-- Problem statement --
Return exactly the lines from the start of the records below through the line containing "Concessionaria Auto Trapani", both ends included, and leave out the pictures.
##### Supplied records
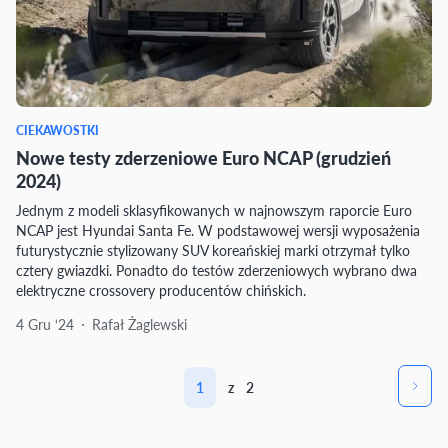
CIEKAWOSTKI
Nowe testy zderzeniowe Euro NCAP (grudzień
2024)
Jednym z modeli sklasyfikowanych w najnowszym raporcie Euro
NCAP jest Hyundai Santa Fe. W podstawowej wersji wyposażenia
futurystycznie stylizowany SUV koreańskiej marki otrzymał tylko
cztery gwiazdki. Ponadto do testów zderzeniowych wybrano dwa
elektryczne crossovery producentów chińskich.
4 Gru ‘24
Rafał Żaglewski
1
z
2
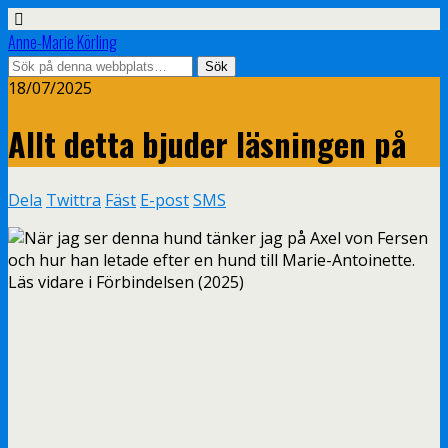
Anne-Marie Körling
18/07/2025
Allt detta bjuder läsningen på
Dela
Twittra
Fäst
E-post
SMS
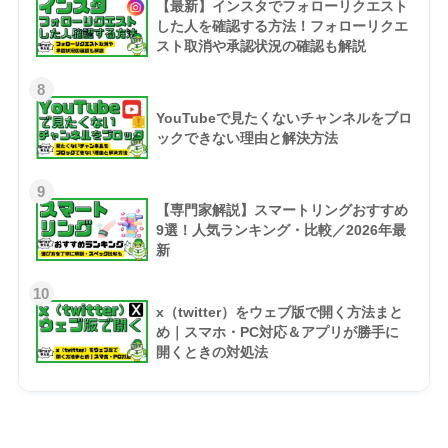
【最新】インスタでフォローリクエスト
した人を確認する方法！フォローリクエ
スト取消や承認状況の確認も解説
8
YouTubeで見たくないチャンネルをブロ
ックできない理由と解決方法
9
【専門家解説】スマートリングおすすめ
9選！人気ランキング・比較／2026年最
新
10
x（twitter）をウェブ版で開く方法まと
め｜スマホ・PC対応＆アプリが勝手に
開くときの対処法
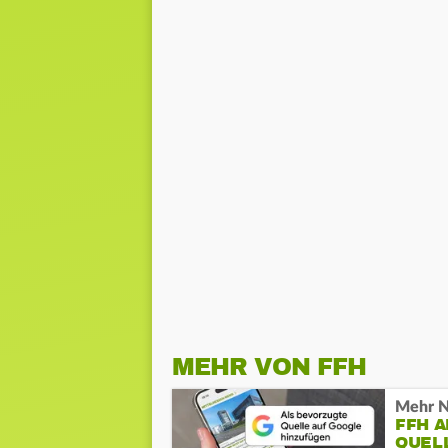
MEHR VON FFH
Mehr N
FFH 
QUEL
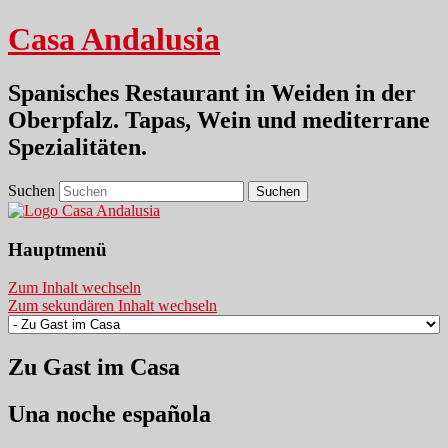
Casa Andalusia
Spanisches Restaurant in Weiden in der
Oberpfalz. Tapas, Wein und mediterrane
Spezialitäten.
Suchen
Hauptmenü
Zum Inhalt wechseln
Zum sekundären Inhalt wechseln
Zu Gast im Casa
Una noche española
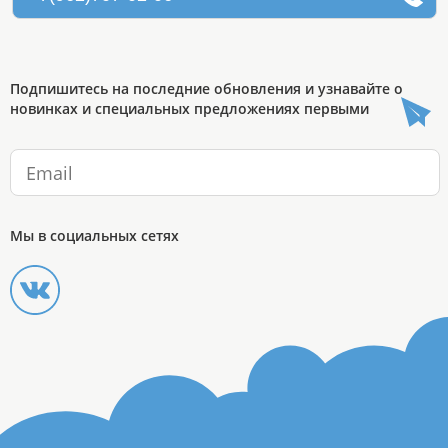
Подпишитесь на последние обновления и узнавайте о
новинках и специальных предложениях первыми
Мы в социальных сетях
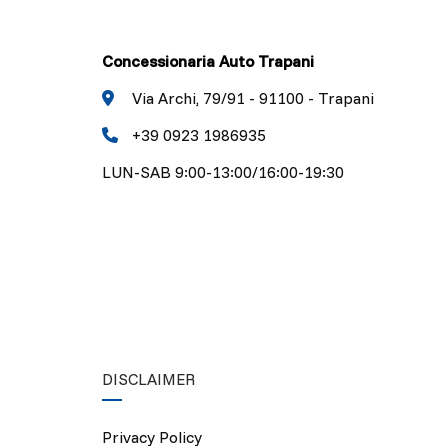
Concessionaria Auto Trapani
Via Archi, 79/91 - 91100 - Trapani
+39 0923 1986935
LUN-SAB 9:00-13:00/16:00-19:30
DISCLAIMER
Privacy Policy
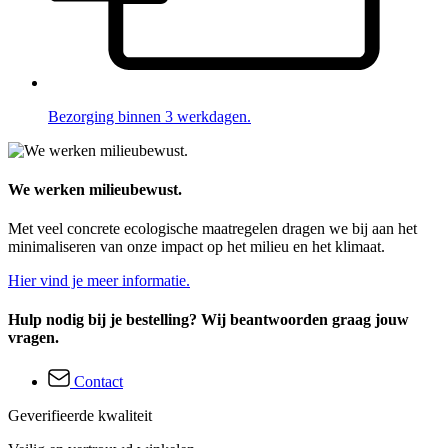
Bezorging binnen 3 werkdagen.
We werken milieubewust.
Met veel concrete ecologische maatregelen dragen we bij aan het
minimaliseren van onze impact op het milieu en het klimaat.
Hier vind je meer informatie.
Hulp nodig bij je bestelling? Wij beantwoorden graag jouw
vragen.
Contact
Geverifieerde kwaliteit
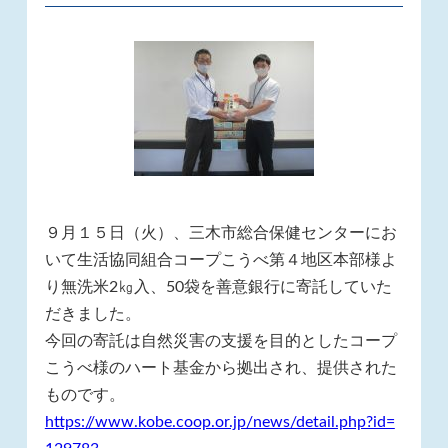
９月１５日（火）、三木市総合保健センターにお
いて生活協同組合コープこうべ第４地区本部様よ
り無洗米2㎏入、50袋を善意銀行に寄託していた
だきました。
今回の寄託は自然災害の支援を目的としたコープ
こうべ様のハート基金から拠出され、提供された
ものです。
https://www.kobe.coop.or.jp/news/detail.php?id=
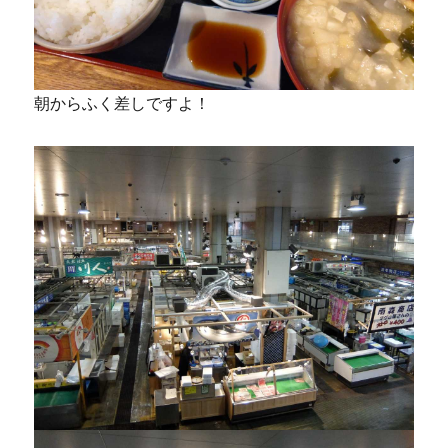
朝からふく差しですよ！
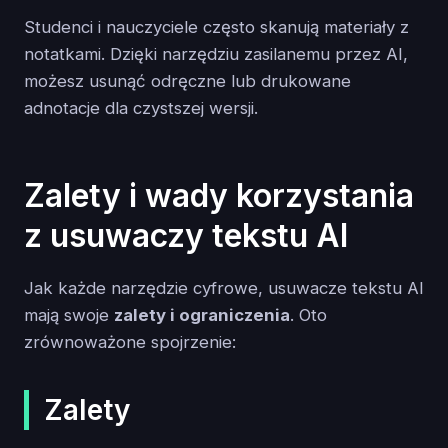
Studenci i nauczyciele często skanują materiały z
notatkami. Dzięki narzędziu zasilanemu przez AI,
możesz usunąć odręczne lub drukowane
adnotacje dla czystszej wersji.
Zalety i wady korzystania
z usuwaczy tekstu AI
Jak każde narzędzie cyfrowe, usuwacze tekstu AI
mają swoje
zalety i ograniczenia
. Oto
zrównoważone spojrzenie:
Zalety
##########
-- Task answer --
CIEKAWOSTKI
Nowe testy zderzeniowe Euro NCAP (grudzień
2024)
Jednym z modeli sklasyfikowanych w najnowszym raporcie Euro
NCAP jest Hyundai Santa Fe. W podstawowej wersji wyposażenia
futurystycznie stylizowany SUV koreańskiej marki otrzymał tylko
cztery gwiazdki. Ponadto do testów zderzeniowych wybrano dwa
elektryczne crossovery producentów chińskich.
4 Gru ‘24
Rafał Żaglewski
1
z
2
Anne-Marie Körling
18/07/2025
Allt detta bjuder läsningen på
Dela
Twittra
Fäst
E-post
SMS
【最新】インスタでフォローリクエスト
した人を確認する方法！フォローリクエ
スト取消や承認状況の確認も解説
8
YouTubeで見たくないチャンネルをブロ
ックできない理由と解決方法
9
【専門家解説】スマートリングおすすめ
9選！人気ランキング・比較／2026年最
新
10
x（twitter）をウェブ版で開く方法まと
め｜スマホ・PC対応＆アプリが勝手に
開くときの対処法
MEHR VON FFH
Mehr N
FFH 
QUEL
Casa Andalusia
Spanisches Restaurant in Weiden in der
Oberpfalz. Tapas, Wein und mediterrane
Spezialitäten.
Suchen
Hauptmenü
Zum Inhalt wechseln
Zum sekundären Inhalt wechseln
Zu Gast im Casa
Una noche española
Подпишитесь на последние обновления и узнавайте о
новинках и специальных предложениях первыми
Мы в социальных сетях
Concessionaria Auto Trapani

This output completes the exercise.